The restaurant is about positive living, and so the menu items all have positive affirmations as names. (Before you begin to fuss, note that you didn't carry on when the place down the block from you made you order in faux-Italian, you probably don't flinch when that junk food place you go to makes up fake not-Mexican snack names, and you probably use made-up names when you order coffee, so just relax and run with this.) It's not just the names, of course: the workers are pleasant and welcoming, and the food is made with affection and is amazingly good for you.
On this visit, I had the delicious "I am inspired," a delicious chai tea, served hot, with a lovely aroma and even better flavor. As appetizers, we had "I am bountiful," a collection of delicious spreads on seeded crackers, which we could happily have eaten all evening; "I am happy," a tasty hummus; and "I am generous," a smooth and flavorful guacamole. My entree was the enchilada of the day, which includes the daily special as a filling: it's called "I am elated," and of course I was. (Especially because of the fabulous rice that came with it, which inspired another adventure at home.) We also shared desserts, all of which were divine.
Aside from the obvious freshness that came out in all of the dishes, there was nothing about them that was so far removed from ordinary experience that the cooked-food-eating omnivores at the table couldn't handle. They knew what enchiladas are, and hummus, and guacamole; the sure as heck recognized cheesecake in its special incarnation here! Though there was some wide-eyed alarm upon our arrival, that faded once we settled in and started eating.

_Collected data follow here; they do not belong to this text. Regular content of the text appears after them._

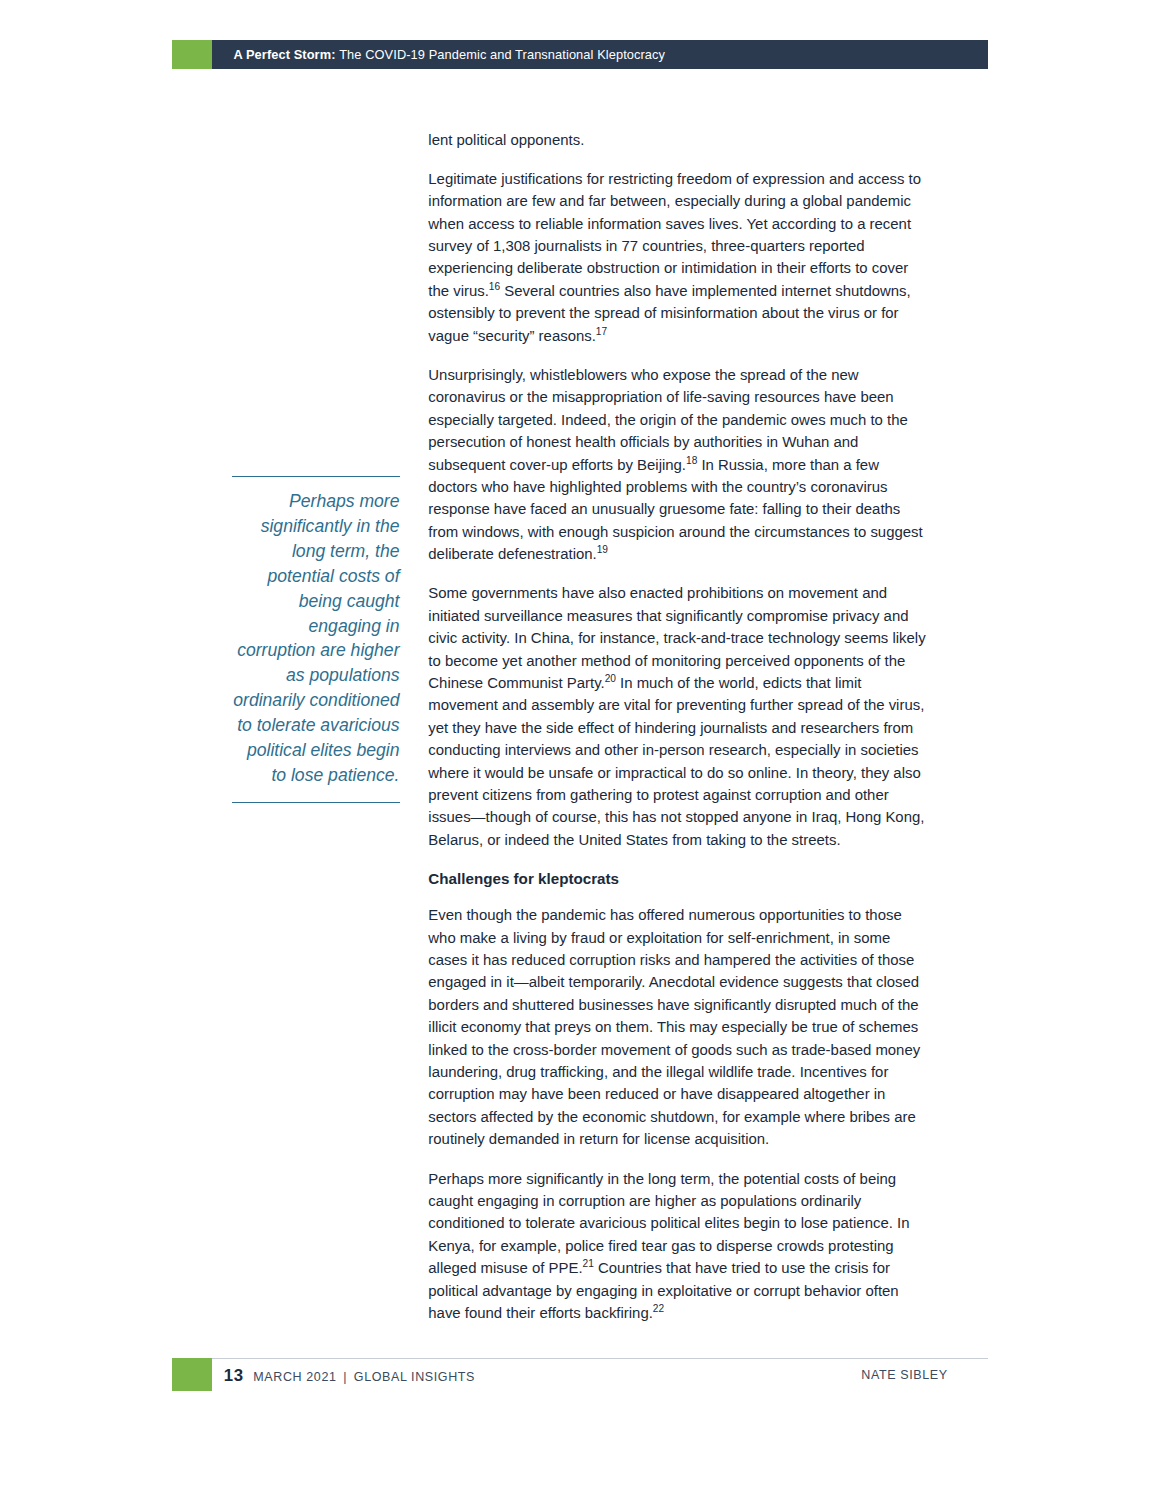A Perfect Storm: The COVID-19 Pandemic and Transnational Kleptocracy
Perhaps more significantly in the long term, the potential costs of being caught engaging in corruption are higher as populations ordinarily conditioned to tolerate avaricious political elites begin to lose patience.
lent political opponents.
Legitimate justifications for restricting freedom of expression and access to information are few and far between, especially during a global pandemic when access to reliable information saves lives. Yet according to a recent survey of 1,308 journalists in 77 countries, three-quarters reported experiencing deliberate obstruction or intimidation in their efforts to cover the virus.16 Several countries also have implemented internet shutdowns, ostensibly to prevent the spread of misinformation about the virus or for vague “security” reasons.17
Unsurprisingly, whistleblowers who expose the spread of the new coronavirus or the misappropriation of life-saving resources have been especially targeted. Indeed, the origin of the pandemic owes much to the persecution of honest health officials by authorities in Wuhan and subsequent cover-up efforts by Beijing.18 In Russia, more than a few doctors who have highlighted problems with the country’s coronavirus response have faced an unusually gruesome fate: falling to their deaths from windows, with enough suspicion around the circumstances to suggest deliberate defenestration.19
Some governments have also enacted prohibitions on movement and initiated surveillance measures that significantly compromise privacy and civic activity. In China, for instance, track-and-trace technology seems likely to become yet another method of monitoring perceived opponents of the Chinese Communist Party.20 In much of the world, edicts that limit movement and assembly are vital for preventing further spread of the virus, yet they have the side effect of hindering journalists and researchers from conducting interviews and other in-person research, especially in societies where it would be unsafe or impractical to do so online. In theory, they also prevent citizens from gathering to protest against corruption and other issues—though of course, this has not stopped anyone in Iraq, Hong Kong, Belarus, or indeed the United States from taking to the streets.
Challenges for kleptocrats
Even though the pandemic has offered numerous opportunities to those who make a living by fraud or exploitation for self-enrichment, in some cases it has reduced corruption risks and hampered the activities of those engaged in it—albeit temporarily. Anecdotal evidence suggests that closed borders and shuttered businesses have significantly disrupted much of the illicit economy that preys on them. This may especially be true of schemes linked to the cross-border movement of goods such as trade-based money laundering, drug trafficking, and the illegal wildlife trade. Incentives for corruption may have been reduced or have disappeared altogether in sectors affected by the economic shutdown, for example where bribes are routinely demanded in return for license acquisition.
Perhaps more significantly in the long term, the potential costs of being caught engaging in corruption are higher as populations ordinarily conditioned to tolerate avaricious political elites begin to lose patience. In Kenya, for example, police fired tear gas to disperse crowds protesting alleged misuse of PPE.21 Countries that have tried to use the crisis for political advantage by engaging in exploitative or corrupt behavior often have found their efforts backfiring.22
13 MARCH 2021 | GLOBAL INSIGHTS
NATE SIBLEY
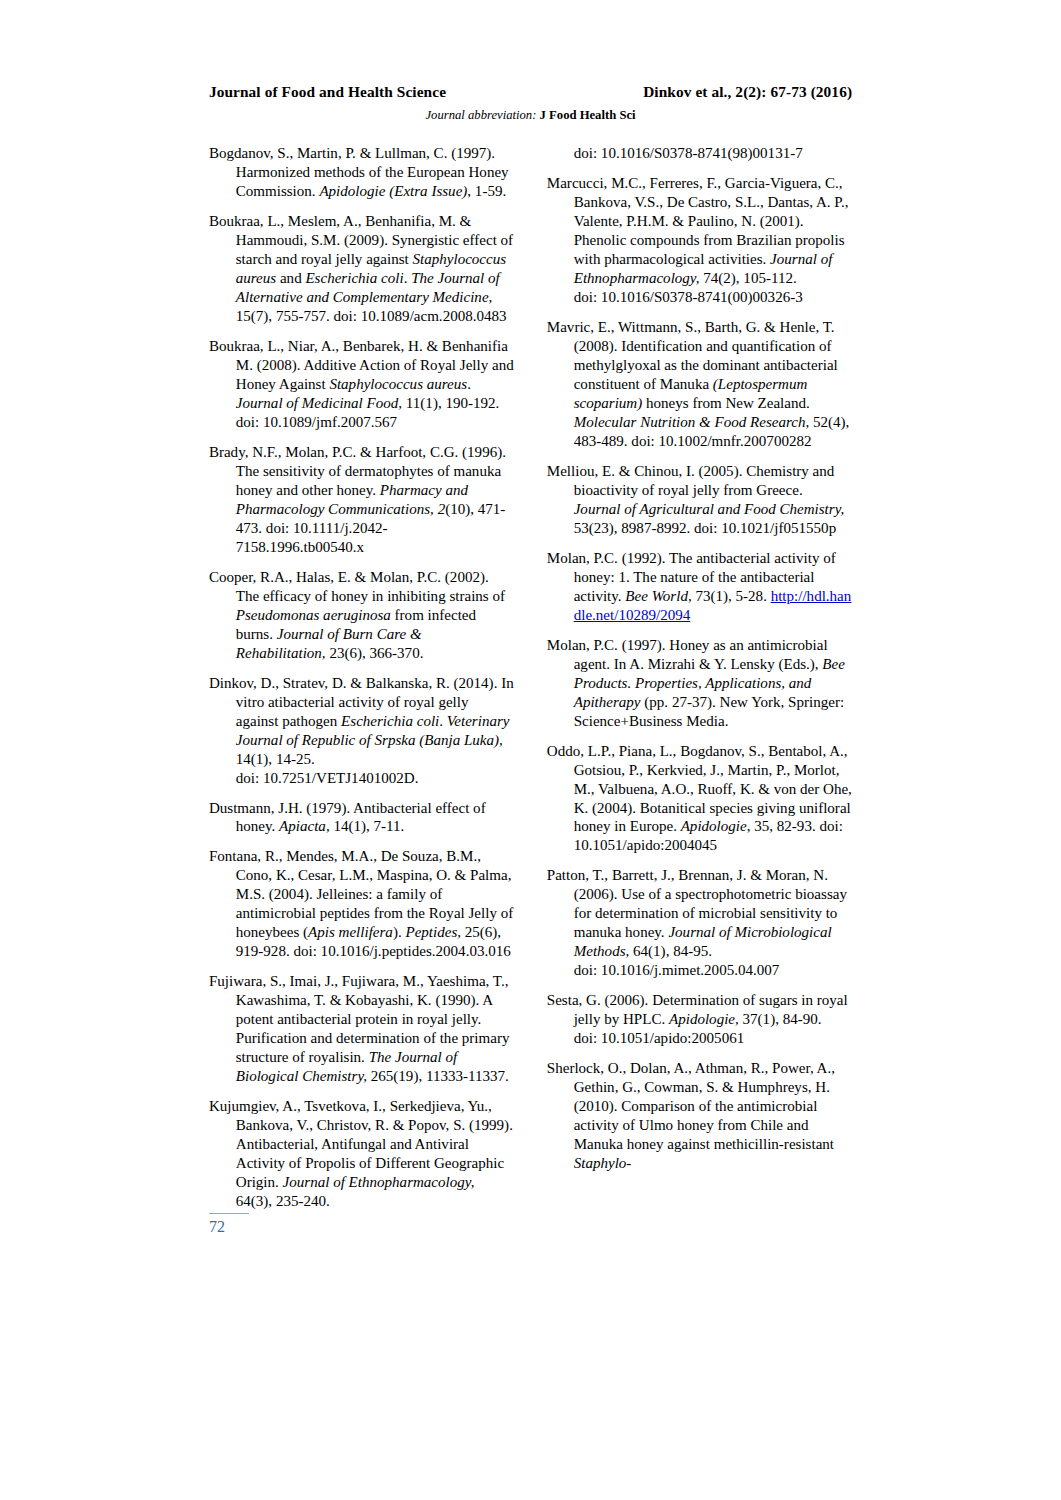Journal of Food and Health Science Dinkov et al., 2(2): 67-73 (2016)
Journal abbreviation: J Food Health Sci
Bogdanov, S., Martin, P. & Lullman, C. (1997). Harmonized methods of the European Honey Commission. Apidologie (Extra Issue), 1-59.
Boukraa, L., Meslem, A., Benhanifia, M. & Hammoudi, S.M. (2009). Synergistic effect of starch and royal jelly against Staphylococcus aureus and Escherichia coli. The Journal of Alternative and Complementary Medicine, 15(7), 755-757. doi: 10.1089/acm.2008.0483
Boukraa, L., Niar, A., Benbarek, H. & Benhanifia M. (2008). Additive Action of Royal Jelly and Honey Against Staphylococcus aureus. Journal of Medicinal Food, 11(1), 190-192. doi: 10.1089/jmf.2007.567
Brady, N.F., Molan, P.C. & Harfoot, C.G. (1996). The sensitivity of dermatophytes of manuka honey and other honey. Pharmacy and Pharmacology Communications, 2(10), 471-473. doi: 10.1111/j.2042-7158.1996.tb00540.x
Cooper, R.A., Halas, E. & Molan, P.C. (2002). The efficacy of honey in inhibiting strains of Pseudomonas aeruginosa from infected burns. Journal of Burn Care & Rehabilitation, 23(6), 366-370.
Dinkov, D., Stratev, D. & Balkanska, R. (2014). In vitro atibacterial activity of royal gelly against pathogen Escherichia coli. Veterinary Journal of Republic of Srpska (Banja Luka), 14(1), 14-25.
doi: 10.7251/VETJ1401002D.
Dustmann, J.H. (1979). Antibacterial effect of honey. Apiacta, 14(1), 7-11.
Fontana, R., Mendes, M.A., De Souza, B.M., Cono, K., Cesar, L.M., Maspina, O. & Palma, M.S. (2004). Jelleines: a family of antimicrobial peptides from the Royal Jelly of honeybees (Apis mellifera). Peptides, 25(6), 919-928. doi: 10.1016/j.peptides.2004.03.016
Fujiwara, S., Imai, J., Fujiwara, M., Yaeshima, T., Kawashima, T. & Kobayashi, K. (1990). A potent antibacterial protein in royal jelly. Purification and determination of the primary structure of royalisin. The Journal of Biological Chemistry, 265(19), 11333-11337.
Kujumgiev, A., Tsvetkova, I., Serkedjieva, Yu., Bankova, V., Christov, R. & Popov, S. (1999). Antibacterial, Antifungal and Antiviral Activity of Propolis of Different Geographic Origin. Journal of Ethnopharmacology, 64(3), 235-240.
doi: 10.1016/S0378-8741(98)00131-7
Marcucci, M.C., Ferreres, F., Garcia-Viguera, C., Bankova, V.S., De Castro, S.L., Dantas, A. P., Valente, P.H.M. & Paulino, N. (2001). Phenolic compounds from Brazilian propolis with pharmacological activities. Journal of Ethnopharmacology, 74(2), 105-112.
doi: 10.1016/S0378-8741(00)00326-3
Mavric, E., Wittmann, S., Barth, G. & Henle, T. (2008). Identification and quantification of methylglyoxal as the dominant antibacterial constituent of Manuka (Leptospermum scoparium) honeys from New Zealand. Molecular Nutrition & Food Research, 52(4), 483-489. doi: 10.1002/mnfr.200700282
Melliou, E. & Chinou, I. (2005). Chemistry and bioactivity of royal jelly from Greece. Journal of Agricultural and Food Chemistry, 53(23), 8987-8992. doi: 10.1021/jf051550p
Molan, P.C. (1992). The antibacterial activity of honey: 1. The nature of the antibacterial activity. Bee World, 73(1), 5-28. http://hdl.handle.net/10289/2094
Molan, P.C. (1997). Honey as an antimicrobial agent. In A. Mizrahi & Y. Lensky (Eds.), Bee Products. Properties, Applications, and Apitherapy (pp. 27-37). New York, Springer: Science+Business Media.
Oddo, L.P., Piana, L., Bogdanov, S., Bentabol, A., Gotsiou, P., Kerkvied, J., Martin, P., Morlot, M., Valbuena, A.O., Ruoff, K. & von der Ohe, K. (2004). Botanitical species giving unifloral honey in Europe. Apidologie, 35, 82-93. doi: 10.1051/apido:2004045
Patton, T., Barrett, J., Brennan, J. & Moran, N. (2006). Use of a spectrophotometric bioassay for determination of microbial sensitivity to manuka honey. Journal of Microbiological Methods, 64(1), 84-95.
doi: 10.1016/j.mimet.2005.04.007
Sesta, G. (2006). Determination of sugars in royal jelly by HPLC. Apidologie, 37(1), 84-90.
doi: 10.1051/apido:2005061
Sherlock, O., Dolan, A., Athman, R., Power, A., Gethin, G., Cowman, S. & Humphreys, H. (2010). Comparison of the antimicrobial activity of Ulmo honey from Chile and Manuka honey against methicillin-resistant Staphylo-
72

Actually, one of the entertaining aspects of this was seeing the omnivores in the group struggle conceptually with the very idea of uncooked foods. For example, lemonade was on the menu, but the whole 'raw' idea was so alien that one friend asked if it was going to be like NORMAL lemonade. To which I asked, "So, you COOK your lemonade??" I also had the privilege of explaining that guacamole, which was familiar to everyone at the table, is traditionally not cooked, and thus should be no surprise to anyone present. (I think being afraid of new things is like that: you try to view them through a filter of new-ness that obscures how familiar they are to you.)
Wait... hot tea? Enchiladas with rice? This isn't like that other raw food place you went to with us, is it? No, it isn't. According to my friend, there are a variety of approaches to the use of heat, and she subscribes to a theory that involves heating foods up to a point (103??) which provides warmth without destroying certain nutritious enzymes. This was that kind of place, so everything I expected to be warm was warm.
It's a great place, and I'll be taking friends there. You do pay for quality, and this is a quality place, but the cost is reasonable for the skill with which the dishes are prepared.